Digital technology itself is ultimately only one element of a much more complex set of military planning that has been imagined for many months. You have to know your enemy well enough to know that they are using their beeper and have had the idea to penetrate them. You also have to use them at the right time, so that it corresponds to the tempo of the military or political campaign. This did not happen in five days: the launch of this operation is part of a rise in tension in the relationship between Israel, Hezbollah and its ally Iran. With this operation, even if the attack is extraordinary and the number of wounded enormous, Israel remains below a certain threshold of intensity, which avoids entering into an all-out war.
How much preparation time does such an operation require?
This is a groundwork of several months. It requires a very detailed knowledge of Hezbollah’s methods of action. What are the references of the equipment they use? How do you get equipment of this type to dismantle and insert the part? Then, how do you penetrate Hezbollah’s supply and acquisition chain for this equipment? What is most impressive, for me, is once again not the technology, but the ability to act in the right place at the right time. These beepers are perhaps sold to thousands of people other than Hezbollah. How did they make sure that such a delivery was attributed to them? Everyone says it’s a cyber attack, but detonating an object remotely is a skill that has become basic. The Taliban can do this remotely with their “Improvised explosive devices”, or IEDs. Here, the non-digital side largely supplants the rest.
You emphasize the dual aspect of this attack: both digital (with its remote triggering) and its preparation in the real world. Can we say that Israel is engaging in hybrid warfare?
We can talk about hybrid combined work. In truth, the pure computer attack, if it can obviously exist, is above all a hacker’s dream.
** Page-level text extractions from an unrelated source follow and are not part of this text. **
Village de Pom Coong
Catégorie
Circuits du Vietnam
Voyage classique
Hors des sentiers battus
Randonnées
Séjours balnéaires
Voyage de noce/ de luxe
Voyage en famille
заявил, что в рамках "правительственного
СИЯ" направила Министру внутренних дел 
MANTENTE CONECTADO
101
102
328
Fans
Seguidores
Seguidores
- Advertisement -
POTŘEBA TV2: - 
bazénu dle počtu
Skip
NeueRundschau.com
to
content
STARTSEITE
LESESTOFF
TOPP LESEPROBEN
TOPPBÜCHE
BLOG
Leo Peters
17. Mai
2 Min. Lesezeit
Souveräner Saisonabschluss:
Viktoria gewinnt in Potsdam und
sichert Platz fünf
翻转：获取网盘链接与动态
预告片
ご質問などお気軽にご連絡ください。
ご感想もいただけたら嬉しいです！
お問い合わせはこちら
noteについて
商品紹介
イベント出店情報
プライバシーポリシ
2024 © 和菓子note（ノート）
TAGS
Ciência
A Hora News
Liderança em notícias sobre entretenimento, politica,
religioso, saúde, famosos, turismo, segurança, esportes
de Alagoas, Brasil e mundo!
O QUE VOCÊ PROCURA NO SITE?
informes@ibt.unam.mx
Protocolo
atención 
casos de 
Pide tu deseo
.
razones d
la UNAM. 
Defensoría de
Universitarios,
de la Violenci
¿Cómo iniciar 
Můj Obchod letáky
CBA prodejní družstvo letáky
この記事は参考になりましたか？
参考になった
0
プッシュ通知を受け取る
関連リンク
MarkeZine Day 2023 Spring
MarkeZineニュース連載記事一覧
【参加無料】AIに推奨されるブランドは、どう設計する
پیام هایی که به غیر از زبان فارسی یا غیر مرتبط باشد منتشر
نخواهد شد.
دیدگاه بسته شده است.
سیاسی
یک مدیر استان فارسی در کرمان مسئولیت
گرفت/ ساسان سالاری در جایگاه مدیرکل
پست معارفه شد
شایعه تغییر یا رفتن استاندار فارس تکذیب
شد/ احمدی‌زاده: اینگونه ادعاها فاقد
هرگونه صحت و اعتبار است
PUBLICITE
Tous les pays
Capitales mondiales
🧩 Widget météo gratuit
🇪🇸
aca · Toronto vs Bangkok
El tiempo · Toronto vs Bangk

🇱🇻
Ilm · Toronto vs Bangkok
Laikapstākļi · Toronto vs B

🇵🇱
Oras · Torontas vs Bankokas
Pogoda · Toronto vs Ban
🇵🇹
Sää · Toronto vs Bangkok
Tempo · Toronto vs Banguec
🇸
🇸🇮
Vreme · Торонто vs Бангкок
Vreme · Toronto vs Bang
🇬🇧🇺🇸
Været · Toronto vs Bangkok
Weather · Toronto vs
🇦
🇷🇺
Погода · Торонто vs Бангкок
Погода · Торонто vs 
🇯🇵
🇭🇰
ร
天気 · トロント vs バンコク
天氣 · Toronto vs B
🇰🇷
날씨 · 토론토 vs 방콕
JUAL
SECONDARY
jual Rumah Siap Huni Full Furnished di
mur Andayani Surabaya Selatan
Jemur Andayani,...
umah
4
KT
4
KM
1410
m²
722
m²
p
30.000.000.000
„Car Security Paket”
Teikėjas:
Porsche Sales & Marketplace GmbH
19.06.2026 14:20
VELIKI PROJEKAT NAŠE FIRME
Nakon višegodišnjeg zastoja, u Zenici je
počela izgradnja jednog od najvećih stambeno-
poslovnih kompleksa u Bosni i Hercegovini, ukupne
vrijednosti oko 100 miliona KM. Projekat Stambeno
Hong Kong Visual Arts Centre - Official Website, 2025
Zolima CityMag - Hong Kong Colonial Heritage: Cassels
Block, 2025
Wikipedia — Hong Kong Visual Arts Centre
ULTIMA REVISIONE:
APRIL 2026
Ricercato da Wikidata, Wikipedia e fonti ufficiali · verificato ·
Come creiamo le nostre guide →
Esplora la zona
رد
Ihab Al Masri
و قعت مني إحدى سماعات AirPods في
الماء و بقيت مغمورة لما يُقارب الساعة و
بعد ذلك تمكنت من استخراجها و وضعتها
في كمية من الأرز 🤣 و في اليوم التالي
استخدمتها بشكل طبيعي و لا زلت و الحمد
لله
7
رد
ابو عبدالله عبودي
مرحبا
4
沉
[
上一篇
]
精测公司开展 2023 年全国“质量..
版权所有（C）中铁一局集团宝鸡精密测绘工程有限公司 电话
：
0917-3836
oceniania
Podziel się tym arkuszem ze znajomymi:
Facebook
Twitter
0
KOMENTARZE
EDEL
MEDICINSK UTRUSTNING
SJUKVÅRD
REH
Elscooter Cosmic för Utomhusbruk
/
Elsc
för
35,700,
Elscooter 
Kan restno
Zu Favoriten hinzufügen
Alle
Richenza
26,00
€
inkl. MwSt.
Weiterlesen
When you combine military operations, you use everything that is at your disposal. This is the advantage of integrating a cyber capacity into the panel of a planning and operations management center: cyber provides complementary tools to what combat swimmers are capable of doing, for example. The combination is a mode of action to ultimately conduct an operation. Very few nations today have the capacity to do this kind of thing, especially with such great precision in targeting.
Are you thinking of an operation of a comparable scale? Would France be able to carry out a similar operation?
No other example of an operation of this magnitude comes to mind. Look at the conflict in Ukraine: the Russians were not able to do this kind of very combined operation. Israel remains the most advanced nation and has the least qualms about this type of operation. A country with significant technological innovations, and the ability to conduct fine operations.
As for France, I cannot tell you that we have a process that is extremely integrated into military operations upstream. But our situation is not the same. The cyber weapon is like other weapons: used in the context of French military operations decided by the President of the Republic, against an enemy and in strict compliance with the law of armed conflict. When we were in Afghanistan against the Taliban, we were able to conduct operations that had effects on the ground. Today, there is no context that allows us to plan this type of operation, because France has no direct enemy.